By mid-2020, the investigation of 61 suspect doping samples had been documented. Allegedly, many more have been since.

By April 2021, WADA had completed 298 tests of Russian athletes.

In June 2020, Yevgeny Yurchenko resigned as President of RusAF after serving just six months in the position. The reason? RusAF failed to pay a $6-million-dollar fine (of $10-million USD) owed to World Athletics.

The fine was levied in place of being expelled altogether from World Athletics due to a long trail of corruption to do with alleged extortion, bribery, drug cover-up, and data manipulation, to name a few illegal activities that Russia is accused of.

“I hope that the newly elected head of the All-Russian Athletics Federation will be able to move forward in resolving almost five-year difficulties in relations with World Athletics, and will also ensure that sufficient funding is raised for the development of the Federation,” he said.

IN 2020, Russian athletes who were likely to compete internationally under a neutral flag had written an open letter to Russian President Vladimir Putin. They asked him to intervene in the issue, to no avail.

Later in the year, world champion high jumper Danil Lysenko was up against the possibility of receiving an eight-year ban. This came after Russian officials apparently obstructed an investigation into the world indoor high jump champion.

Russian Anti-Doping Agency’s Yury Ganus told TASS at the time and the Russian news agency that “all steps taken by the previous executive management at the RusAF led to the fact that he would continue performing as an athlete only after eight years.”

In early June 2020, Alexander Shustov received a four-year ban from the Athletics Integrity Unit, which the CAS upheld after testing positive for a banned substance.

There have been a few more suspensions since.

And then there are the storytellers

Internal bloodletting continued, where chaos and infighting were killing any remaining civility.

Grigory Rodchenkov published his tell-all book, The Rodchenkov Affair: How I brought Down Putin’s Secret Doping Engine.

He didn’t pull any punches.

At the same time, Russian whistleblower Vitaly Stepanov and his athlete wife Yulia Rusanova were the subject of another tell-all biographical account of life in Russian sport.

Icarus, is a documentary by amateur American cyclist Bryan Fogel, from the first-person perspective, with his plan to dope and beat the system. The film documents just how easy it is for professional athletes to get away with it. But the “stuff” gets real partway through, and the documentary takes a sharp left turn into indomitable chaos.

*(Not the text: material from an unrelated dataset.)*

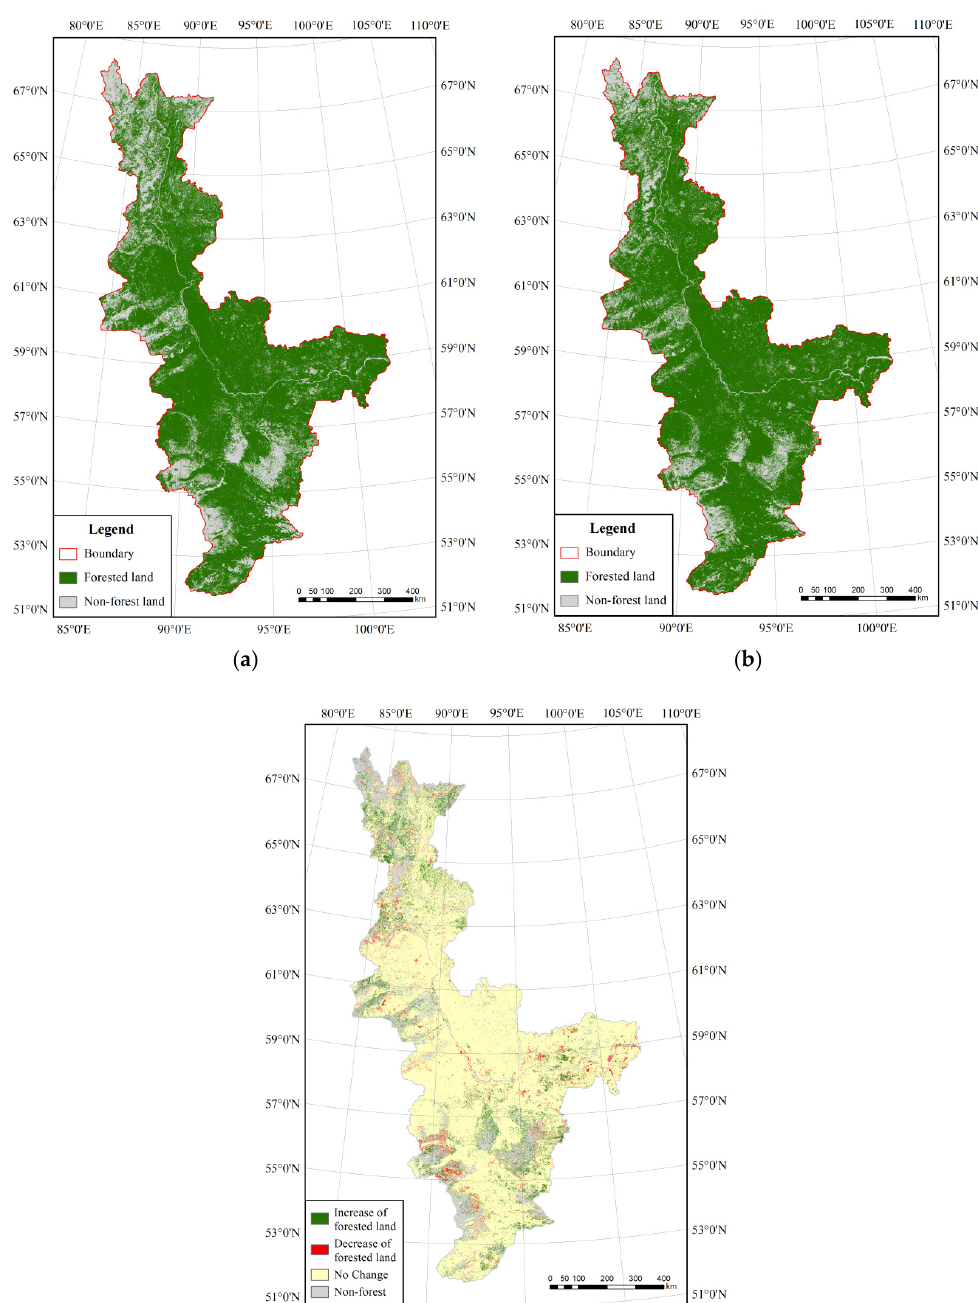
Figure 5. Forest and nonforest land classification: ( a ) in 1985; ( b ) in 2015; ( c ) the spatial change of the forest and nonforest lands.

The Russian Affair, according to author David Walsh, is a love story. It is, however, The Russian Affair love story is set against the backdrop of the world’s greatest ever scandal in sport; uninhibited doping and corruption that rots Russian sport to the core.

It was about a third of the way in, where we are enjoying a Michael Moore-ish or perhaps Super Size Me type yawner that Rodchenkov gets caught in the middle of the Great Russian doping scandal of modern sporting history – bigger than Ma Junren of China, bigger than Lance, bigger than BALCO.

Much of this began with German broadcaster ARD/TV led by investigative journalist Hajo Seppelt, who cracked the lid on Russian and Kenyan doping. They also delved deeply into the International Association of Athletics Federations’ issues with former President Lamine Diack and his son Papa Massata Diack.

If WADA, CAS, World Athletics, and the International Olympic Committee thought that Russian doping is anywhere near over, they had their heads buried deep in a Moscow snowdrift. This end to the Russian doping drama closes that chapter, which does not mean that systematic doping has ended.